═════ Records
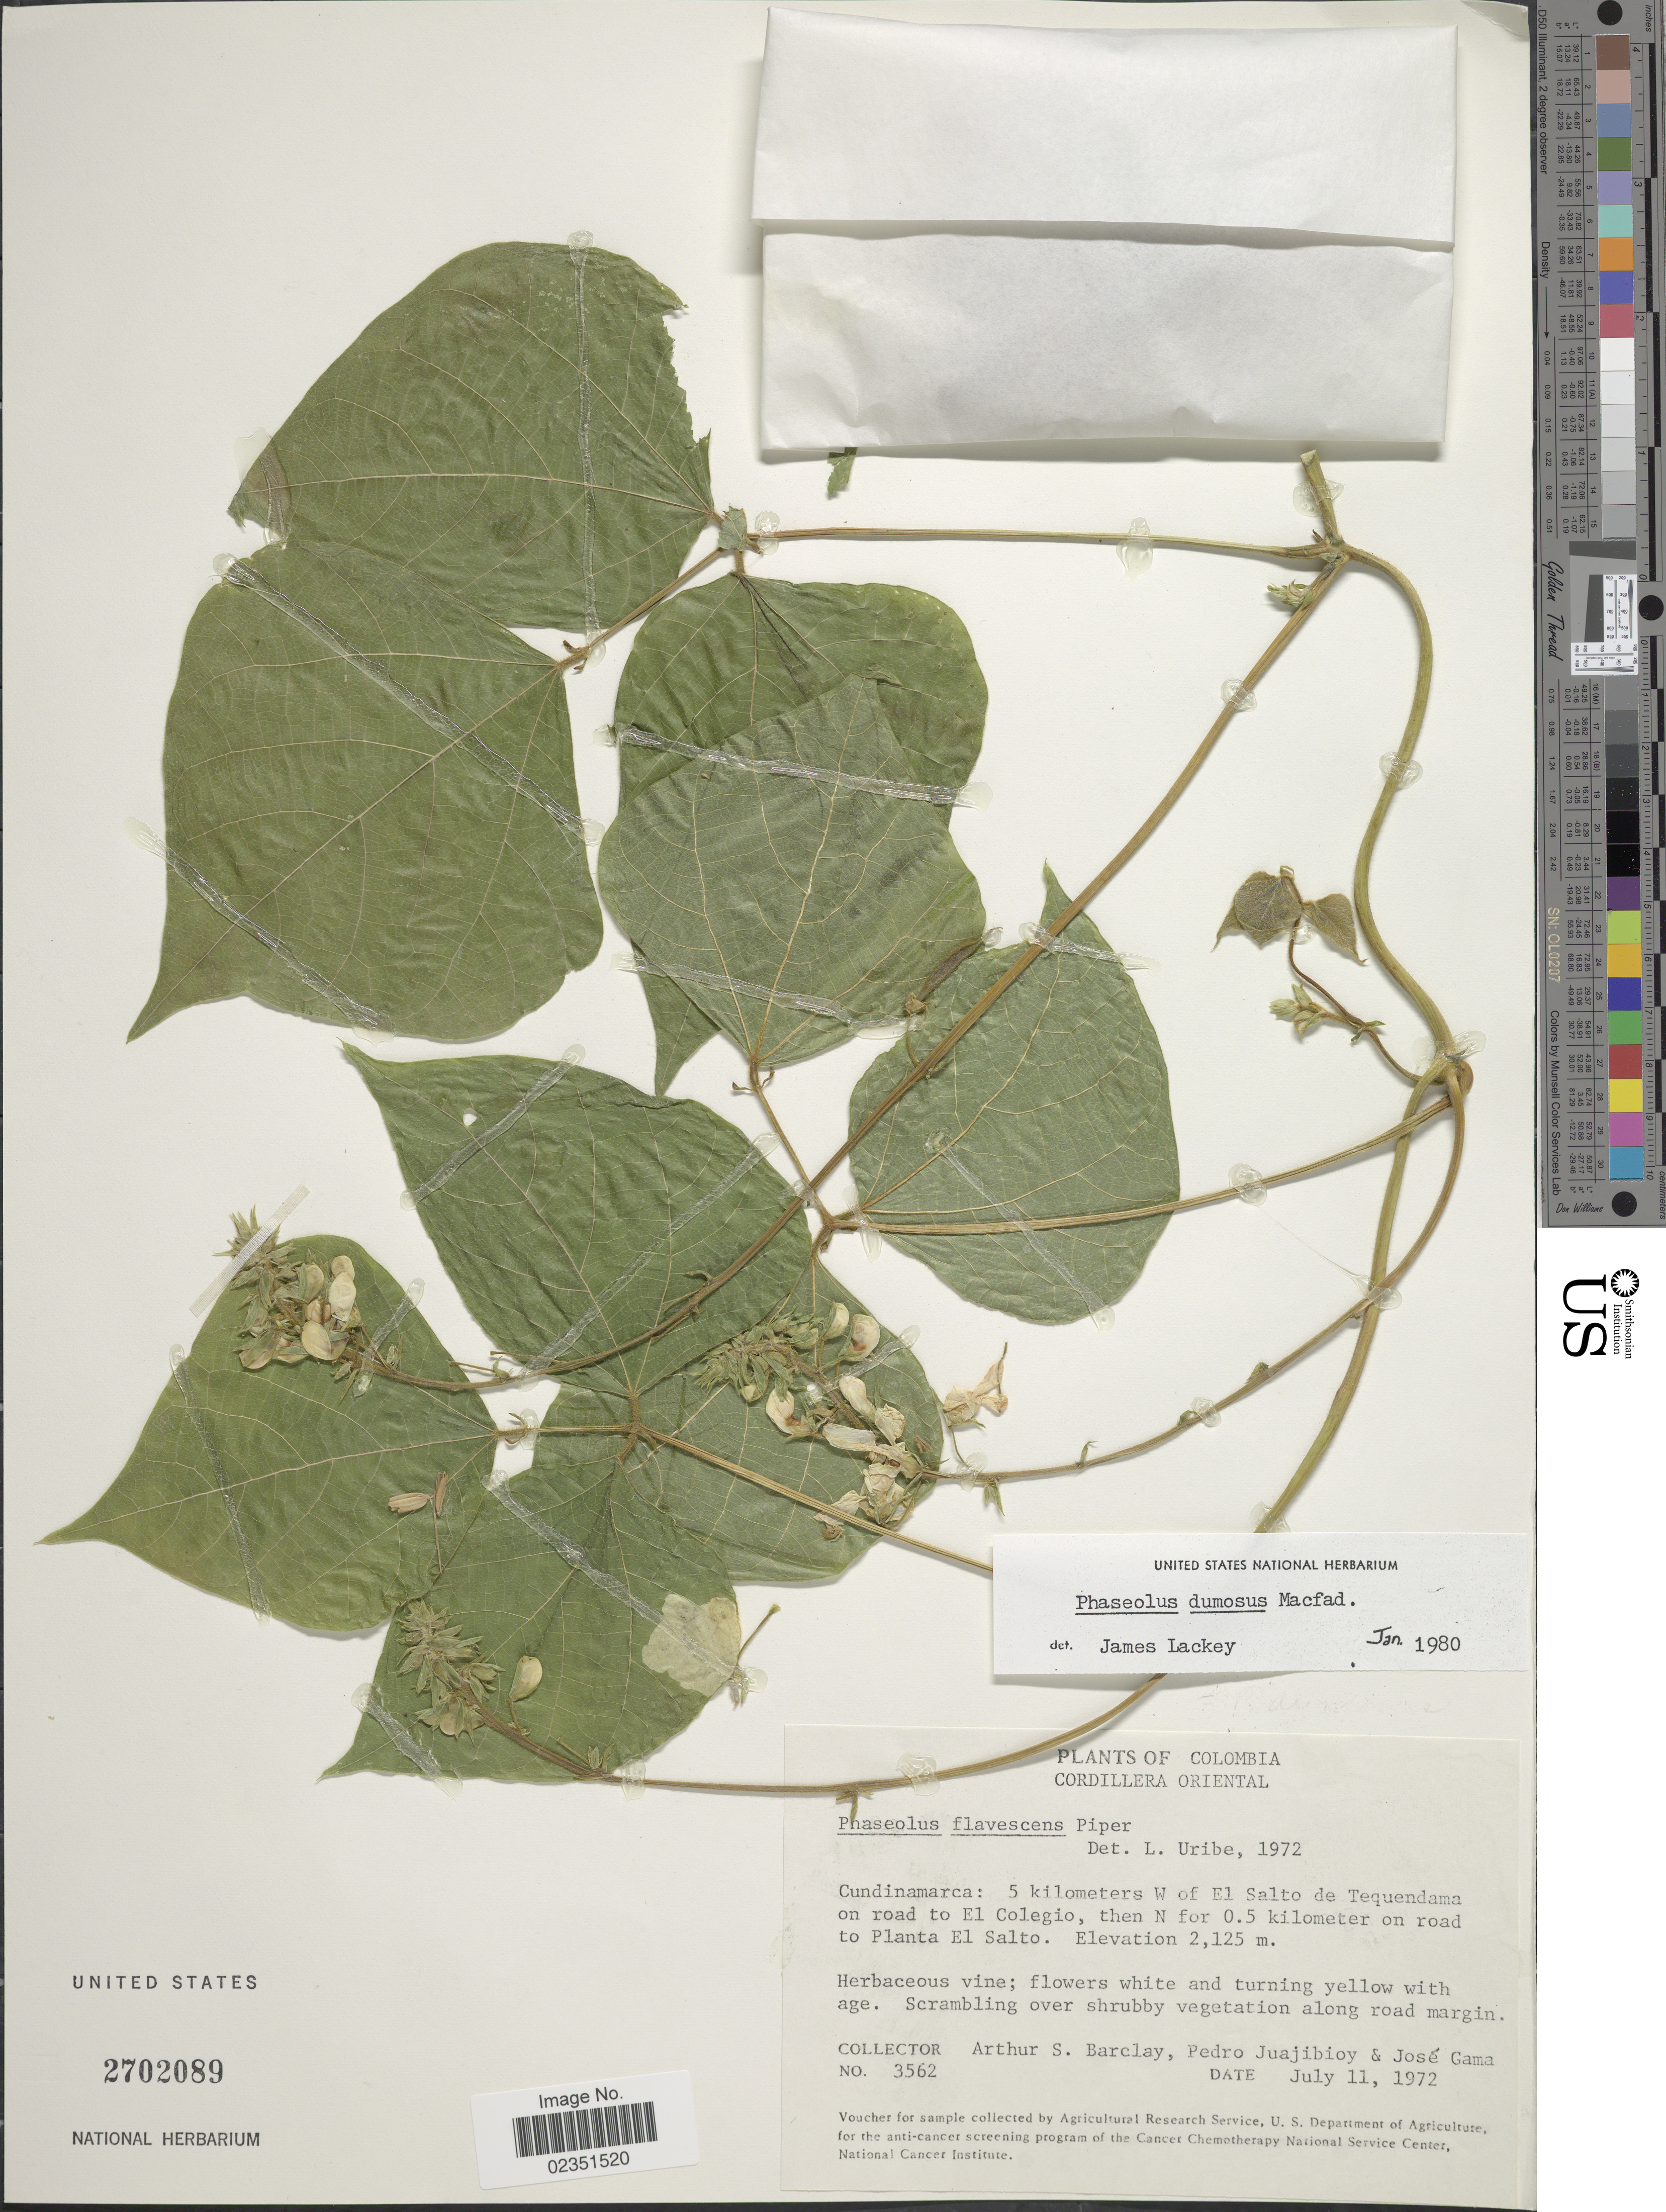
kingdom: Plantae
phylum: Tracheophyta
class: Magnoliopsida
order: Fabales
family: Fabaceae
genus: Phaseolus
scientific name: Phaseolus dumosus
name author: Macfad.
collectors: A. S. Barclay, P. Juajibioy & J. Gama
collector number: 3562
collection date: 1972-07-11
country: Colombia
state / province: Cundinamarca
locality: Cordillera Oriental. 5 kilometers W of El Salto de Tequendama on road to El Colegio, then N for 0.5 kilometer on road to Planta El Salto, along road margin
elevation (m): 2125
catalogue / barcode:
══════════
Express the lines of all the items above as a JSON list of strings, one string per line, with blank lines skipped. Leave the pictures out of the answer.

[
  "kingdom: Plantae",
  "phylum: Tracheophyta",
  "class: Magnoliopsida",
  "order: Fabales",
  "family: Fabaceae",
  "genus: Phaseolus",
  "scientific name: Phaseolus dumosus",
  "name author: Macfad.",
  "collectors: A. S. Barclay, P. Juajibioy & J. Gama",
  "collector number: 3562",
  "collection date: 1972-07-11",
  "country: Colombia",
  "state / province: Cundinamarca",
  "locality: Cordillera Oriental. 5 kilometers W of El Salto de Tequendama on road to El Colegio, then N for 0.5 kilometer on road to Planta El Salto, along road margin",
  "elevation (m): 2125",
  "catalogue / barcode:"
]